The Soulsville Record Swap at Stax

This Saturday afternoon, Goner Records and the Stax Museum will host the Soulsville Record Swap, a giant swap meet featuring albums, 45s, music memorabilia, and everything in between. Goner Records has been hosting a record swap for the past three years, but co-owner Zac Ives said this is the first time that Stax has gotten in on the action.

“The new director over at Stax reached out about six months ago, and this is one of the things we discussed doing right away,” Ives said.

“We were both really excited to work together, and we have some other things planned for the future.”

Don Perry

Ives said that vendors are coming from as far as Seattle to sell records this Saturday and that all vendor spots have been filled. In addition to awesome music memorabilia from Memphis and beyond, the Soulsville Record Swap will feature food trucks from Central BBQ and Hot Mess Burritos. The Stax Museum will also be selling deeply discounted CDs, books, apparel, and more. Admission for the event is $5, unless you want to get in an hour before everyone else (10 a.m.), in which case the cost of admission is $10.

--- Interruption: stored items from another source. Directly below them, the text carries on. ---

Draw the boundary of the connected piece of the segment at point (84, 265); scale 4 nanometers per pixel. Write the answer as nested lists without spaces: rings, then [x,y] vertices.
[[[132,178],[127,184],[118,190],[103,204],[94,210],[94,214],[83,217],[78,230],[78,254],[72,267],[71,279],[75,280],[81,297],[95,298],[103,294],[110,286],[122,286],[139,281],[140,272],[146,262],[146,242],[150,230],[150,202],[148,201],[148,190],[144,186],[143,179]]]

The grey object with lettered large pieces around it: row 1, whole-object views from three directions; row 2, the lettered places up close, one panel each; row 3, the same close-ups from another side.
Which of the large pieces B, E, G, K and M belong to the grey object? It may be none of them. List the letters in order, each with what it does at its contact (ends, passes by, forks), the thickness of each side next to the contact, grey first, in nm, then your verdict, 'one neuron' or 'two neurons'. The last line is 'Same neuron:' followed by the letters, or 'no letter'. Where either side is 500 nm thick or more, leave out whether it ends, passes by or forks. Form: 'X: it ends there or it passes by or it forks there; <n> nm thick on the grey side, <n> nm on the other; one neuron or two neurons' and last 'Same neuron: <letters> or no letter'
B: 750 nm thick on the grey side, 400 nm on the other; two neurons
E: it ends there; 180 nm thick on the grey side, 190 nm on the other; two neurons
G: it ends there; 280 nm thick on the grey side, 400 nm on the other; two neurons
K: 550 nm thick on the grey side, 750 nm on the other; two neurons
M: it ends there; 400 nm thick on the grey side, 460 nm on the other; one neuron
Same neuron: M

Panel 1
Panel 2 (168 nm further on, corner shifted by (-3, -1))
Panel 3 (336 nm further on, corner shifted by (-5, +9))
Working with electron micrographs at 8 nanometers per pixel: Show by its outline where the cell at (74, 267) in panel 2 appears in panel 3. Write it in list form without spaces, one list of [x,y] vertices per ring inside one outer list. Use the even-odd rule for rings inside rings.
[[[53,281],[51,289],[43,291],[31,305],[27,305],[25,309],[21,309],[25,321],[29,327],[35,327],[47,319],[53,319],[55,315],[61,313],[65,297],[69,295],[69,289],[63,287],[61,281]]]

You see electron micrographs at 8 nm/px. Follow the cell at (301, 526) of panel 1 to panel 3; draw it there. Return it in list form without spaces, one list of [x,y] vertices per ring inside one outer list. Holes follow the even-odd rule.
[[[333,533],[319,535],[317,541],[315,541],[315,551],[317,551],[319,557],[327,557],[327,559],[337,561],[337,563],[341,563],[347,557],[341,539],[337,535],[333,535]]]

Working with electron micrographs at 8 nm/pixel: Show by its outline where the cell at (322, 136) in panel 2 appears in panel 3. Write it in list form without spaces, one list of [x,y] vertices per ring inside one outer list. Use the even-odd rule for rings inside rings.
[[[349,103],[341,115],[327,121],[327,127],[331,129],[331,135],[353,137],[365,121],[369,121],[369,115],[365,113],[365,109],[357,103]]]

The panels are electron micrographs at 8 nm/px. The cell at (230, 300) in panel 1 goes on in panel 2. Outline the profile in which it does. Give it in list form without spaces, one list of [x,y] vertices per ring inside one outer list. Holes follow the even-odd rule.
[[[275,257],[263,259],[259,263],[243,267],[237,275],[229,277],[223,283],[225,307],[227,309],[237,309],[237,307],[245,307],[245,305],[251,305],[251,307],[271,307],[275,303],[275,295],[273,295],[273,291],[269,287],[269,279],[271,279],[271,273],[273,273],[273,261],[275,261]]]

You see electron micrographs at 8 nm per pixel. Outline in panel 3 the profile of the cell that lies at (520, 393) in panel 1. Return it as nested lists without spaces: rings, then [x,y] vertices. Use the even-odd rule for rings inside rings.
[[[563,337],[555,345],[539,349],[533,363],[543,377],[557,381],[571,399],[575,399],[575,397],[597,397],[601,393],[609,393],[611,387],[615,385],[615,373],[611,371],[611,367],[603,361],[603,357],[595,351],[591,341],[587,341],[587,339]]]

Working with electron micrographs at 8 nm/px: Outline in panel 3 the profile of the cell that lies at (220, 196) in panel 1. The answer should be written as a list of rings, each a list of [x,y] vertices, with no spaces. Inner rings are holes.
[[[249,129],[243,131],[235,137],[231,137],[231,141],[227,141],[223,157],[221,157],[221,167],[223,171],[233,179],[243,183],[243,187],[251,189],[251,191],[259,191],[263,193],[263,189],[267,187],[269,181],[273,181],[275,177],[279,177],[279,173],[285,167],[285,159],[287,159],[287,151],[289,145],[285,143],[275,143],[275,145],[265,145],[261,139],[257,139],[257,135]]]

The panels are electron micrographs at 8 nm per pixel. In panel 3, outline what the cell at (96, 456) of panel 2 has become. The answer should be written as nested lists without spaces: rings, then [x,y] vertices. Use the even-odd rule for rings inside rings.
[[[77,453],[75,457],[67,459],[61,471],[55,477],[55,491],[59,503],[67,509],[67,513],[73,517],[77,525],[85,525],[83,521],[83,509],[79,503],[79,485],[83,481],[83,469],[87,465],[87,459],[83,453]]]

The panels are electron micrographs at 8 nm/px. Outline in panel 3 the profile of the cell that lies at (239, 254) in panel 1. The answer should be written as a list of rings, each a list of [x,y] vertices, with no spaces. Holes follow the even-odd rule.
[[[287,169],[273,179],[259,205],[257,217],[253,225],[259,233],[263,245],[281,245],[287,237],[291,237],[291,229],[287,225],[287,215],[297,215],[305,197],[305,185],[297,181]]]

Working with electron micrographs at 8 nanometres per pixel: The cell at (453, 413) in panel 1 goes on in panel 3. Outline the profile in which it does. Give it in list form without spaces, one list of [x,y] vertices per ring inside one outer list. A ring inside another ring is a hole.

“All of our record swaps in the past have been great, and working with Stax is going to make this event our biggest one yet,” Ives said.

Because no Goner-related event is complete without a pre-party and an after-party, there will be both. The pre-party goes down on Friday at Memphis Made Brewery from 7 to 10 p.m., and the after party will be at the Goner Records store from 7 to 10 p.m. as well. Both parties will feature DJs that have yet to be announced.

If you’re a fan of Memphis music (you better be), there’s no better place to spend your Saturday afternoon.